Undang-undang Nomor 5 Tahun 1999 tentang Larangan Praktik Monopoli dan Persaingan Usaha dibentuk dengan tujuan sebagaimana disebutkan pada Pasal 3, yaitu:

a. Menjaga kepentingan umum dan meningkatkan efisiensi ekonomi nasional sebagai salah satu upaya meningkatkan kesejahteraan rakyat;

b. Mewujudkan iklim usaha yang kondusif melalui pengaturan persaingan usaha yang sehat sehingga menjamin adanya kepastian kesempatan berusaha yang sama bagi pelaku usaha besar, pelaku usaha menengah dan pelaku usaha kecil;

c. Mencegah praktik monopoli dan persaingan usaha tidak sehat yang ditimbulkan oleh pelaku usaha;

d. Terciptanya efektivitas dan efisiensi dalam kegiatan usaha.

Dalam rangka mewujudkan tujuan di atas maka Komisi Pengawas Persaingan Usaha selain aktif melaksanakan tugasnya dalam bidang penegakan hukum persaingan, juga aktif dalam hal pencegahan terjadinya pelanggaran persaingan usaha tidak sehat serta pengawasan kemitraan.

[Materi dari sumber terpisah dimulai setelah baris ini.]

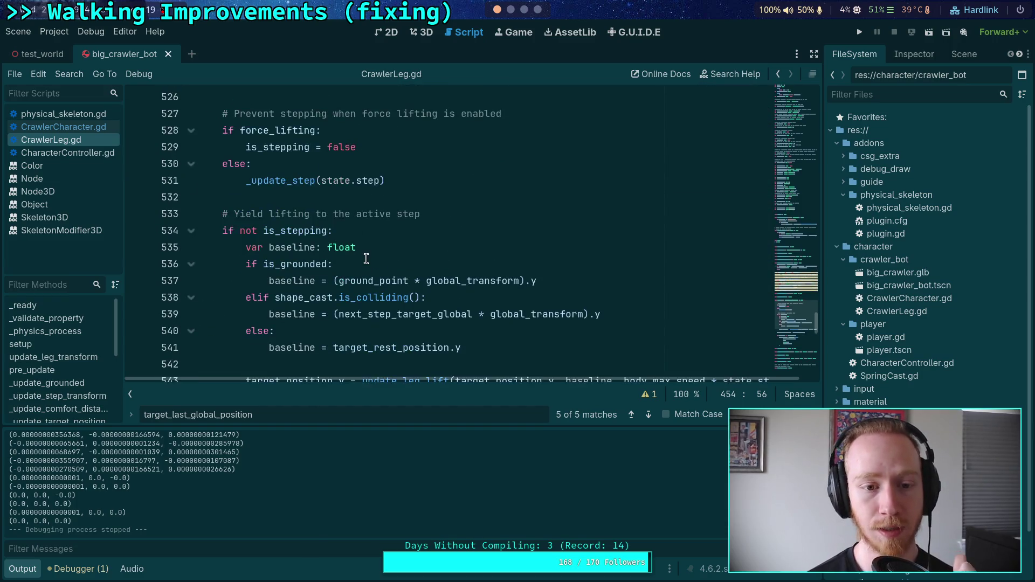
scroll(365, 251, up, 2)
scroll(363, 249, down, 2)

KPPU menjadi bagian yang tidak terpisahkan dalam beberapa pengaturan sektor yang mengimplementasikan persaingan sebagai mekanisme pengelolaannya. KPPU dalam beberapa hal telah diminta masukan oleh Pemerintah terkait dengan persoalan yang dihadapi, terutama yang memiliki indikasi hadirnya persaingan usaha tidak sehat dalam sektor tersebut. Hal ini antara lain dilakukan melalui Kementerian Perekonomian. Di sisi lain, secara aktif KPPU juga mengeluarkan beberapa saran pertimbangan yang diharapkan mampu mendorong terjadinya perbaikan kinerja sektor ekonomi. Beberapa kinerja sektor ekonomi serta merta berubah ke arah yang lebih baik saat Pemerintah memberlakukan prinsip-prinsip persaingan usaha yang sehat di dalamnya sebagaimana yang terjadi dalam sektor telekomunikasi dan penerbangan.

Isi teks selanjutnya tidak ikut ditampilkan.